Dirceu Villa, disponível aqui.
tempo é desconfortável:
verde-água percutido de ouro,
gaivotas se bicando
por postas de peixe no mercado,
caixas de madeira-balsa em pilhas.
tempo não flui congestionado,
seja no pulso, na estação de trem,
no último momento de relance em que
eu vi seus olhos: não flui.
carros descem a avenida,
pneus são cachoeiras ao ouvido,
luzidio porta-torradas de prata
jaz na rica mesa recém-posta
e palavras holandesas se misturam
a frases francesas no café
e eu tenho uma colher
e a espuma forma uma galáxia
no centro da qual está o tempo,
dobrando-se diante de mim.
velho néon intruso em nosso quarto
pobre, provisório, nesta noite
em que leio os lados de seu corpo;
mãos nas rochas da cidade,
pés no limo de outra sob a sombra
daquela torre vicentina, a sorte
do azul dos olhos, protegido.
pego o tempo na ponta
dos dedos, ou da mente?
se contorce, uma minhoca 
já sem terra, já sem lisa pele
que deslize úmida, cilíndrica.
desconfortável: pouco tempo
em nossas mãos. um sopro.

§

Sem muitas delongas. Ponte de Einstein-Rosen é o termo astrofísico técnico para os chamados buracos de minhoca. Trata-se de uma teoria lançada em 1935 que possui íntima ligação com as descobertas da Teoria da Relatividade. Meus conhecimentos em física são péssimos (sempre foram), mas uma das ideias da Teoria da Relatividade é que, graças ao fato de que o espaço-tempo é curvo (salvo engano resultado da deformação gravitacional causada por corpos extremamente pesados como estrelas), então uma maneira de ligar duas regiões muito distantes seria a partir de um buraco de minhoca. Como as distâncias no universo são uma coisa que, de tão enorme, chega a dar um nó na cabeça só de imaginá-las, a ideia de um buraco de minhoca facilitaria as coisas pois poderíamos fazer viagens rapidíssimo, visto que a ideia do buraco de minhoca é a de um atalho.

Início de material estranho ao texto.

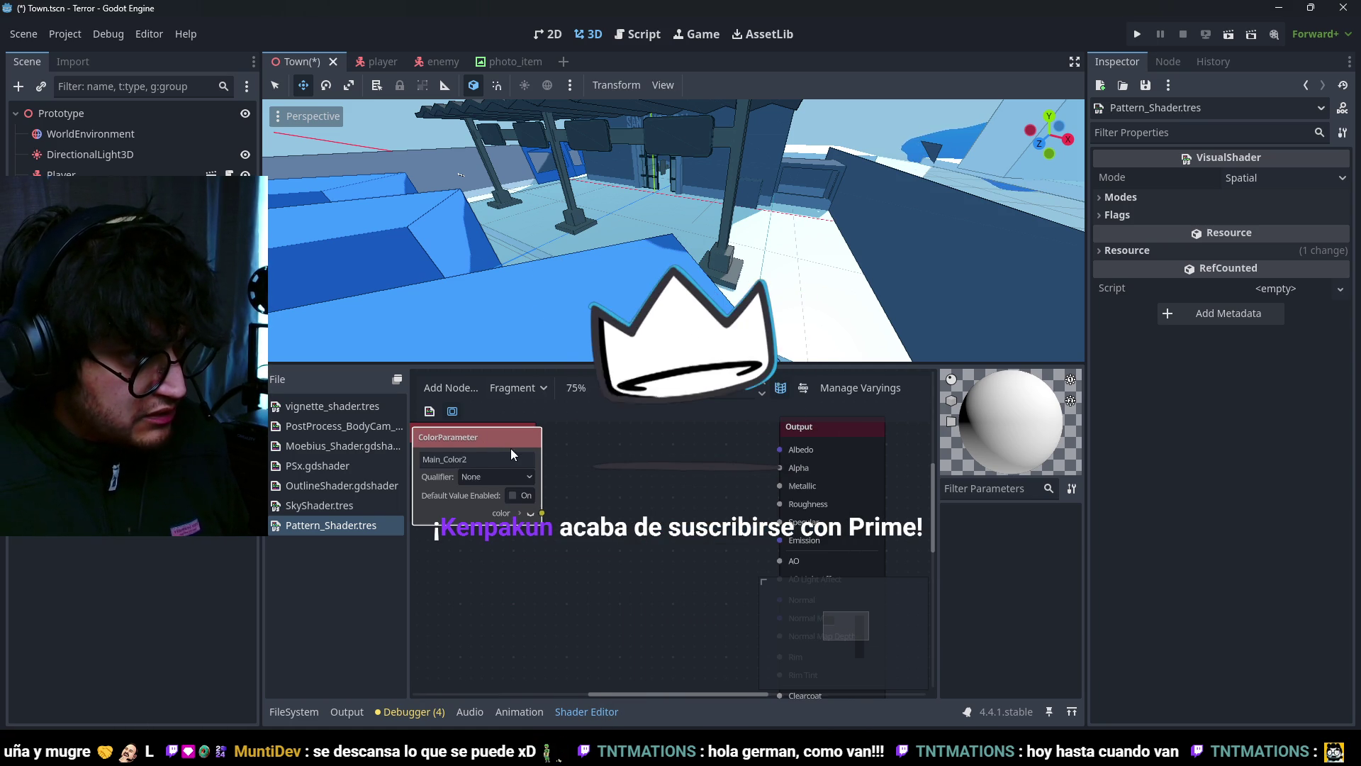
# Step: Copy Main_Color into a second parameter named Secondary_Color, aligned below it near the Output
pyautogui.press('ctrl+c')
pyautogui.press('ctrl+v')
pyautogui.moveTo(594, 576); pyautogui.dragTo(572, 586)
pyautogui.doubleClick(546, 593)
pyautogui.write('Sec')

É uma ideia fascinante, como de resto muitas coisas envolvendo astrofísica. Mas como seria, literalmente, se viajássemos num buraco de minhoca? Digo: vamos supôr que eu e você estivéssemos numa nave espacial, numa civilização avançada o suficiente, e pimba, entrássemos. O que veríamos? Como nos sentiríamos? É um exercício imaginativo dos bons. Uma viagem, nos dois sentidos do termo. Pois veja o leitor que não se trata bem de algo disparatado uma vez que Einstein, por exemplo, resolveu os problemas da relatividade espacial imaginando-se cavalgando um raio de luz. O conhecimento científico não despreza a imaginação, afinal de contas. Ele como que parte dela para a realidade matemática, teórica, científica, ao passo que o artista faz o contrário. Um exercício imaginativo desses tem muito a que nos ensinar. E nós o fazemos constantemente: imaginarmos situações que não vivemos.

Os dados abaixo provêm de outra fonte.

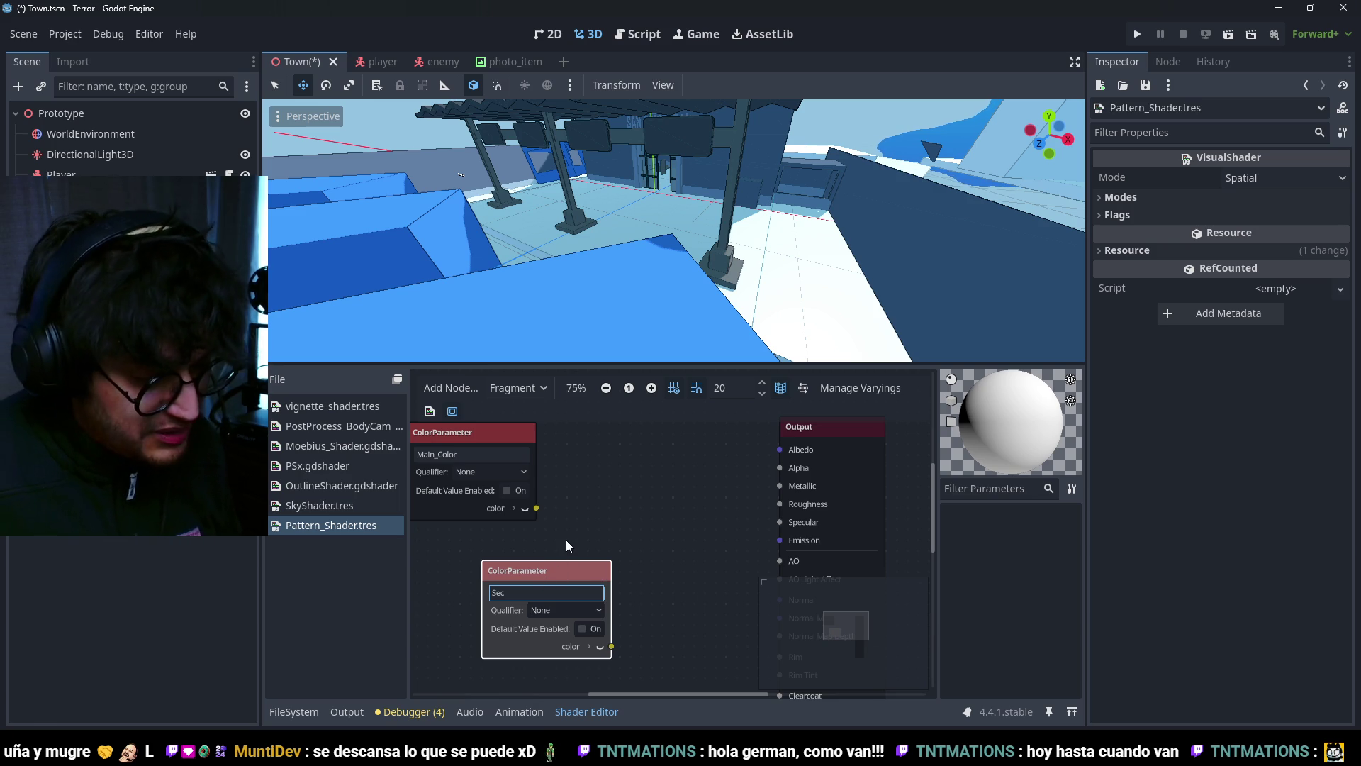
pyautogui.moveTo(611, 530); pyautogui.dragTo(712, 539, button='middle')
pyautogui.moveTo(738, 545); pyautogui.dragTo(663, 523)
pyautogui.click(638, 541)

O poema de Dirceu Villa que trago pra vocês parte da ideia dos buracos de minhoca. Ele se embebe de maneira direta de uma avançada concepção astrofísica. Um poeta que também se imiscui de conteúdos científicos avançados recentemente é o Ferreira Gullar de seu mais recente livro, Em alguma parte alguma (2010), onde, por exemplo, ele pergunta a seu gatinho se ele sabe o que são estrelas e dá ao gatinho uma explicação astrofísica detalhada. Todavia, o caso de Dirceu  é um caso muito mais feliz pois ele consegue utilizar da ideia do buraco de minhoca como uma poderosa fonte semântica de seu poema, ao passo que no poema de Gullar nós notamos quando muito um poeta encasquetado com essas realidades cósmicas difíceis de tragar.

Vejamos.

O poema gira em torno do tema: o tempo. Especificamente, a passagem do tempo. Mais especificamente, a questão da memória. É uma conexão muito interessante essa que o poeta faz entre a memória e um buraco de minhoca: nossa experiência atual está distante da experiência passada; na verdade mais do que isso: a experiência passada está inacessível uma vez que já passou; mas a memória funciona como uma espécie de buraco de minhoca que nos faz voltar ao passado de maneira eficiente e rápida (não sendo à toa que a teoria dos buracos de minhoca é usada como uma alternativa teoricamente plausível, para alguns, de viagens no tempo).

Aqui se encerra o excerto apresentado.